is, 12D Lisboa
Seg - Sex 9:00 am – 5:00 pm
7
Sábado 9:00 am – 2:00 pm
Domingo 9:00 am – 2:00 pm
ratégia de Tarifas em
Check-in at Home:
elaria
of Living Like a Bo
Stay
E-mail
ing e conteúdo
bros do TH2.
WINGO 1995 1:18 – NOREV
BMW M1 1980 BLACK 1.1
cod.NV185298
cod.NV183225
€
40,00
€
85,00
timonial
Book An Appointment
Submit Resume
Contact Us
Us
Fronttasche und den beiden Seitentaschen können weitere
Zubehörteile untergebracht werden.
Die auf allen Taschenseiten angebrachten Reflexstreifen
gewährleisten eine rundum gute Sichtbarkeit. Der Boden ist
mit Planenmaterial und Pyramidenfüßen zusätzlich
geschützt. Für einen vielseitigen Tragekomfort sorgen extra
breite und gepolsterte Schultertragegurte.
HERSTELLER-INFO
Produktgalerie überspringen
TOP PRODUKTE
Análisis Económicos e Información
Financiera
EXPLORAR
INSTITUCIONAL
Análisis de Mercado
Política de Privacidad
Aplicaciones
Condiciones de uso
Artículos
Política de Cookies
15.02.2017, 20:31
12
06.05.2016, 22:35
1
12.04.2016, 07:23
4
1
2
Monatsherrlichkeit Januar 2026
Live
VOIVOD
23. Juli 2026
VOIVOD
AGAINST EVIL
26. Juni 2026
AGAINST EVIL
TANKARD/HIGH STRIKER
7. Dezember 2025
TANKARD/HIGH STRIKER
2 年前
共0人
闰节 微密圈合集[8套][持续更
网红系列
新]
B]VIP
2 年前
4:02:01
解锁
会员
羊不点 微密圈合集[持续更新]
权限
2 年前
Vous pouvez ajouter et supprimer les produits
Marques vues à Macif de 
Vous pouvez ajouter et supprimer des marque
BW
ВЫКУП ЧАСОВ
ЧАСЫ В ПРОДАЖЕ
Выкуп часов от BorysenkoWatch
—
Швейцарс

# # #

#### Request
Reproduce every line of the data above word for word, in the same order and with the same line breaks.

#### Problem solution
is, 12D Lisboa
Seg - Sex 9:00 am – 5:00 pm
7
Sábado 9:00 am – 2:00 pm
Domingo 9:00 am – 2:00 pm
ratégia de Tarifas em
Check-in at Home:
elaria
of Living Like a Bo
Stay
E-mail
ing e conteúdo
bros do TH2.
WINGO 1995 1:18 – NOREV
BMW M1 1980 BLACK 1.1
cod.NV185298
cod.NV183225
€
40,00
€
85,00
timonial
Book An Appointment
Submit Resume
Contact Us
Us
Fronttasche und den beiden Seitentaschen können weitere
Zubehörteile untergebracht werden.
Die auf allen Taschenseiten angebrachten Reflexstreifen
gewährleisten eine rundum gute Sichtbarkeit. Der Boden ist
mit Planenmaterial und Pyramidenfüßen zusätzlich
geschützt. Für einen vielseitigen Tragekomfort sorgen extra
breite und gepolsterte Schultertragegurte.
HERSTELLER-INFO
Produktgalerie überspringen
TOP PRODUKTE
Análisis Económicos e Información
Financiera
EXPLORAR
INSTITUCIONAL
Análisis de Mercado
Política de Privacidad
Aplicaciones
Condiciones de uso
Artículos
Política de Cookies
15.02.2017, 20:31
12
06.05.2016, 22:35
1
12.04.2016, 07:23
4
1
2
Monatsherrlichkeit Januar 2026
Live
VOIVOD
23. Juli 2026
VOIVOD
AGAINST EVIL
26. Juni 2026
AGAINST EVIL
TANKARD/HIGH STRIKER
7. Dezember 2025
TANKARD/HIGH STRIKER
2 年前
共0人
闰节 微密圈合集[8套][持续更
网红系列
新]
B]VIP
2 年前
4:02:01
解锁
会员
羊不点 微密圈合集[持续更新]
权限
2 年前
Vous pouvez ajouter et supprimer les produits
Marques vues à Macif de 
Vous pouvez ajouter et supprimer des marque
BW
ВЫКУП ЧАСОВ
ЧАСЫ В ПРОДАЖЕ
Выкуп часов от BorysenkoWatch
—
Швейцарс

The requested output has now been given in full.